Egypt, which has joined a Saudi-led bloc of states in boycotting Qatar, said it will end a visa-free regime with the country and will continue to require that Doha meet the 13 demands the bloc has given it.
"It does not make sense to keep making exceptions for Qatar and giving it privileges in light of its current positions," said Foreign Ministry spokesman Ahmed Abu Zeid, referring to the visa-free regime that has been in place.
Though a new visa regime will be according exceptions to Qatari nationals with Egyptian mothers, those married to Egyptians, and Qataris studying in Egypt, it will mark the latest measure by the bloc to pile up pressure on Doha.
The bloc, consisting of Saudi Arabia, Bahrain, Egypt, and the United Arab Emirates, severed diplomatic ties and cut all land, sea, and air routes with Qatar on June 5, accusing it of supporting terrorism, allegations denied by Doha.
They later issued the 13-point list of demands for Doha to meet in order for the relations to be restored. Among them was that Qatar end its support for Muslim Brotherhood - the biggest Egyptian opposition party, which Cairo has banned - close a Turkish military base on its soil, limit its ties with Iran, and "compensate" the sanctioning countries for unspecified harm.

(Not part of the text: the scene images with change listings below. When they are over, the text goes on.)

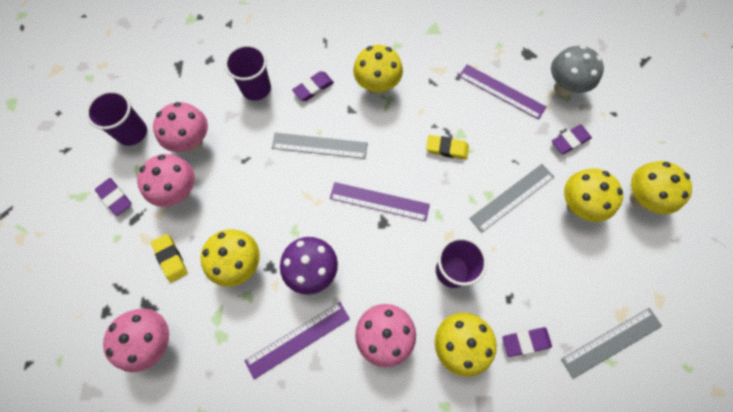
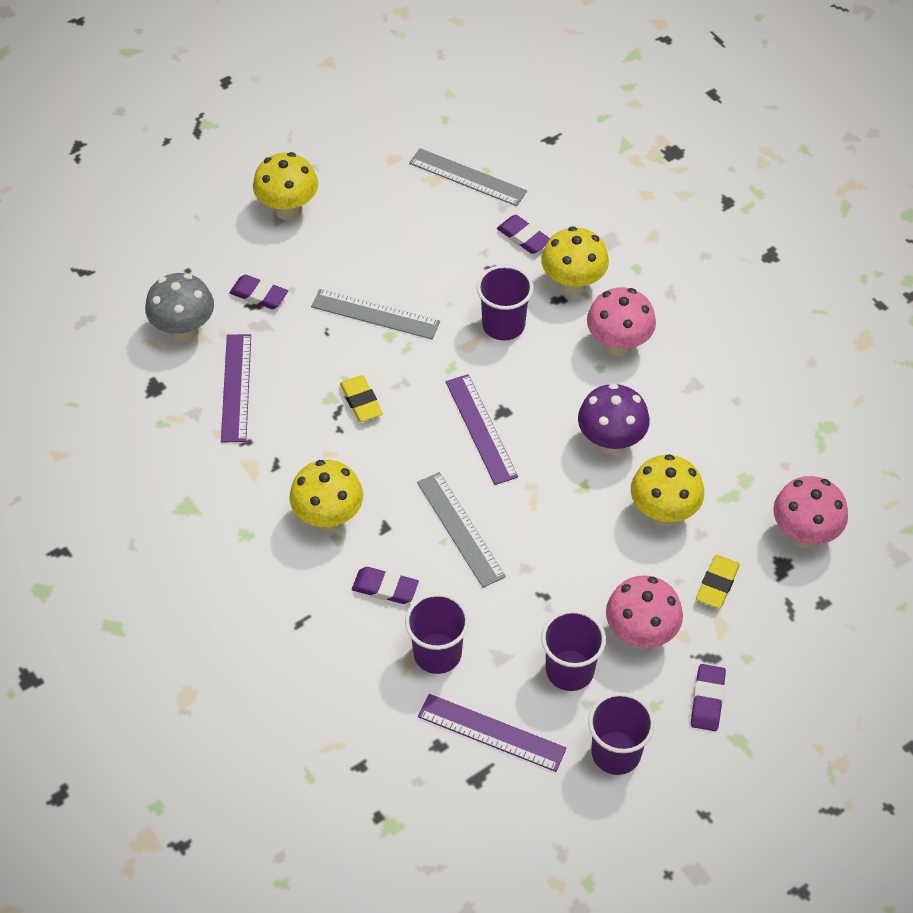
camera: 125 degrees left, 15 degrees down
(192, 142) = (569, 670): pink mushroom -> purple cup
(298, 339) = (686, 412): purple ruler -> purple ruler (491, 732)
(577, 206) = (340, 256): yellow mushroom -> none

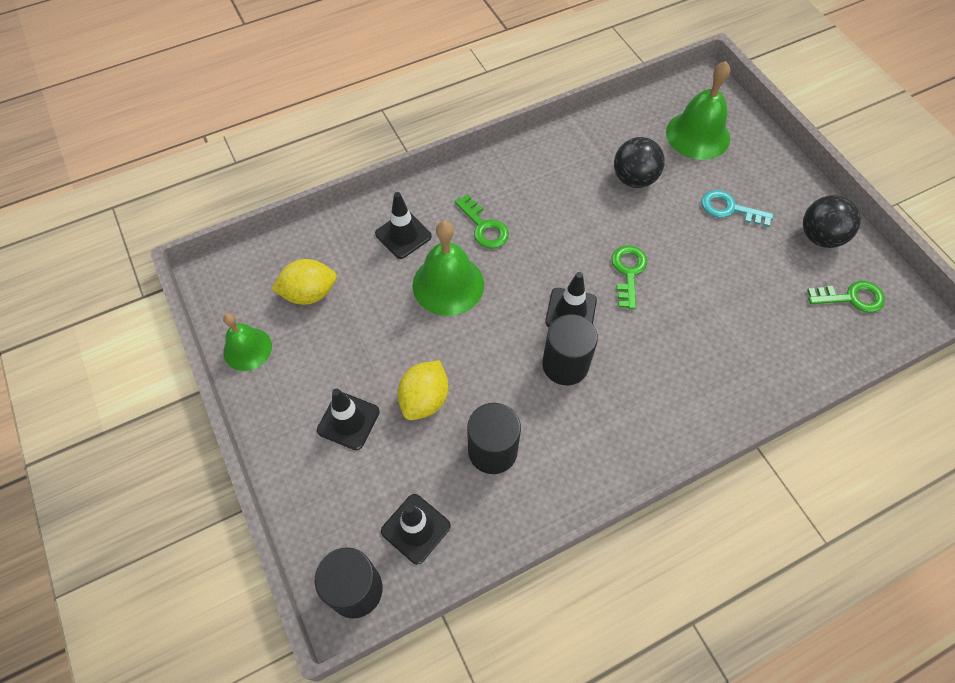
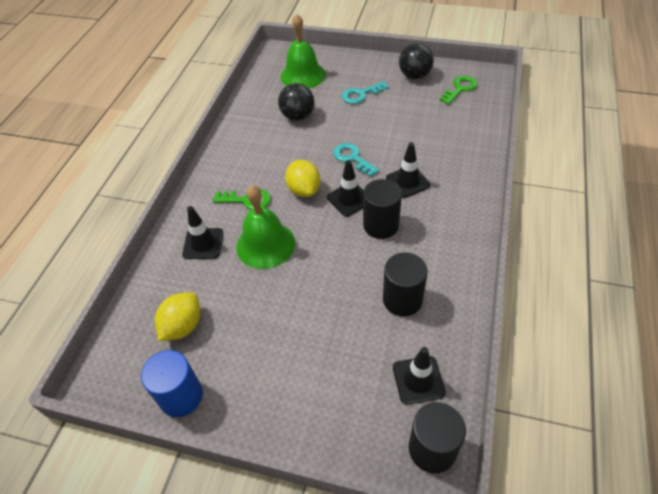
camera: 45 degrees left, 10 degrees down
(247, 349) = (181, 396): green bell -> blue cylinder
(348, 421) = (303, 368): black traffic cone -> black traffic cone (407, 182)
(424, 399) = (332, 312): yellow lemon -> yellow lemon (304, 190)
(628, 272) = (352, 158): green key -> turquoise key

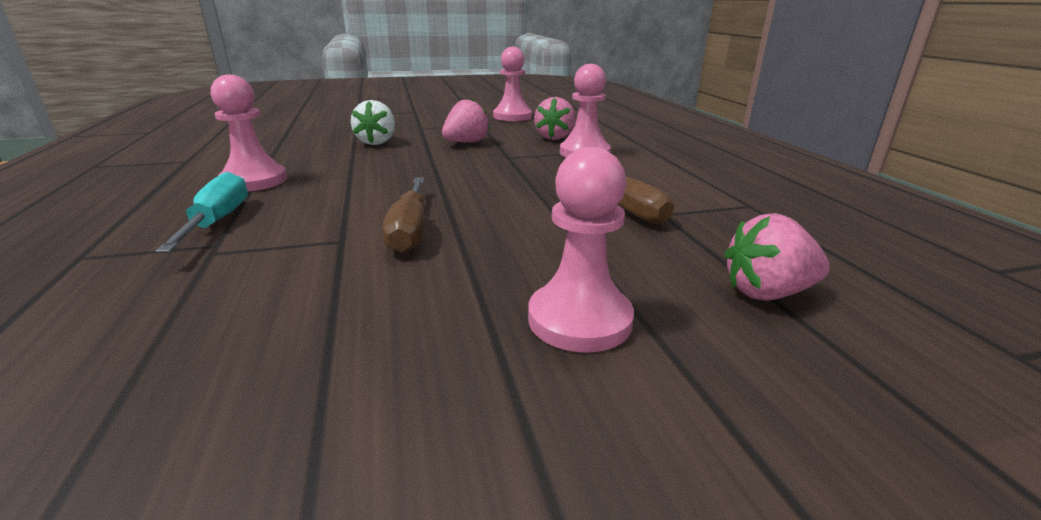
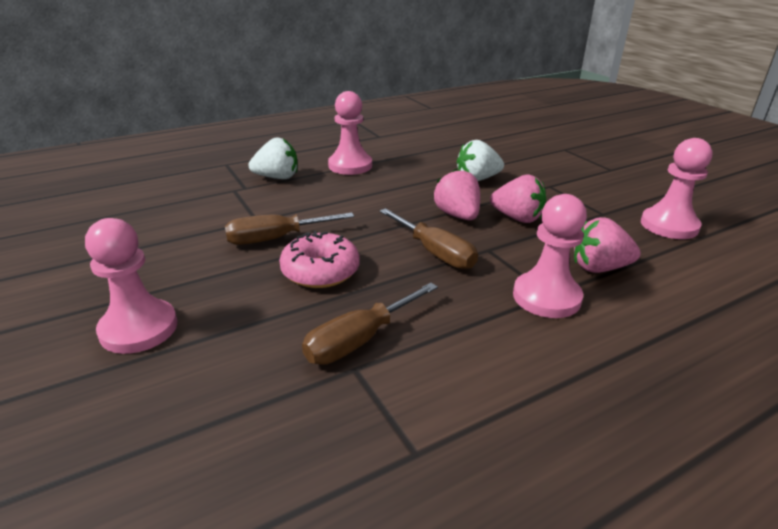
camera: 75 degrees right, 5 degrees up
(217, 221) = (277, 177): turquoise screwdriver -> white strawberry
(501, 171) = (435, 252): none -> brown screwdriver
(503, 214) = (320, 271): none -> pink donut
(767, 293) = (168, 438): pink strawberry -> pink strawberry (457, 215)

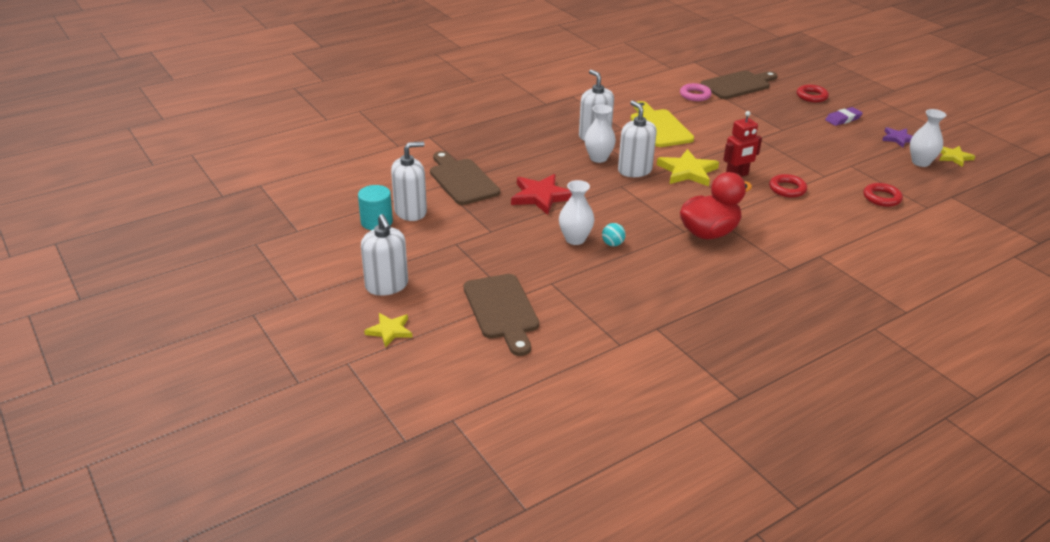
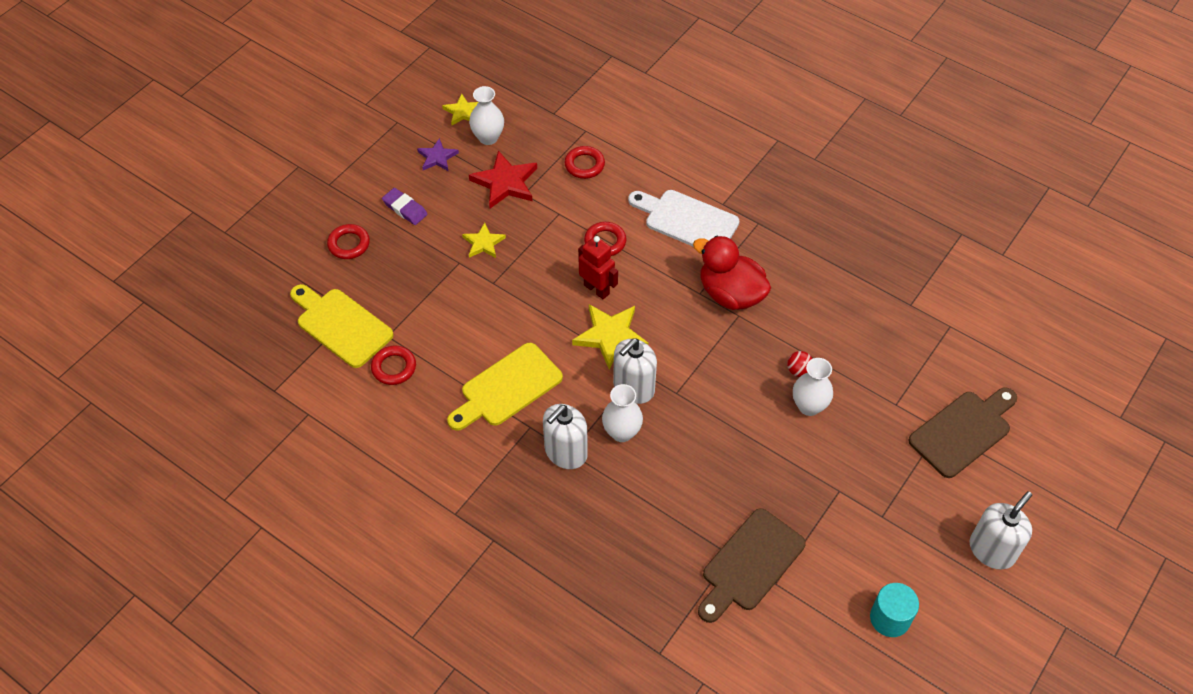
camera: 110 degrees left, 20 degrees up
(389, 331) = (1053, 514): yellow star -> yellow star (483, 243)
(410, 211) = (849, 591): white soap dispenser -> none
(541, 196) = (742, 465): red star -> red star (505, 183)
(612, 244) = (798, 371): turquoise ball -> red ball
(695, 95) = (394, 367): pink ring -> red ring
(738, 85) = (341, 325): brown cutting board -> yellow cutting board
(802, 232) = (687, 220): none -> white cutting board

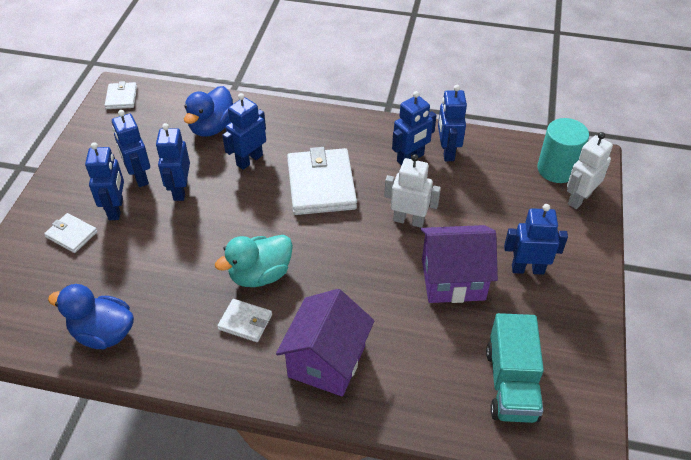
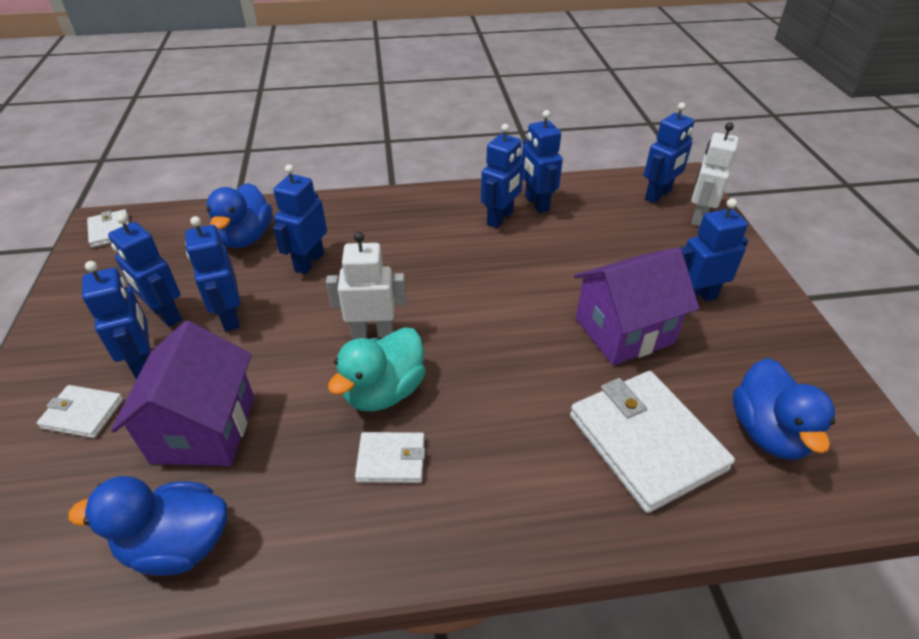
camera: 20 degrees left, 5 degrees down
(321, 185) = (411, 268): white wallet -> white wallet (646, 442)
(326, 361) = (528, 478): purple house -> purple house (204, 429)
(409, 220) = (535, 281): white robot -> white robot (372, 332)
(511, 384) = (768, 432): turquoise truck -> blue duck
(557, 169) = (658, 195): turquoise cylinder -> blue robot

Egyptian Foreign Minister Sameh Shoukry also told his Kuwaiti counterpart during a meeting in Cairo on Monday that Egypt was standing by the list of demands and would keep the sanctions against Doha in place. Kuwait has been leading mediation efforts between Qatar and the quartet.
"The Foreign Minister affirmed to his Kuwaiti counterpart Egypt's commitment to the list of demands presented to the state of Qatar and the continuation of sanctions taken against it," Abu Zeid said in a statement.
The insistence comes "in light of what the quartet states see as Qatar's stalling and procrastination, and lack of concern for the concerns of the four states," he said.
Doha has refused to meet any of the demands.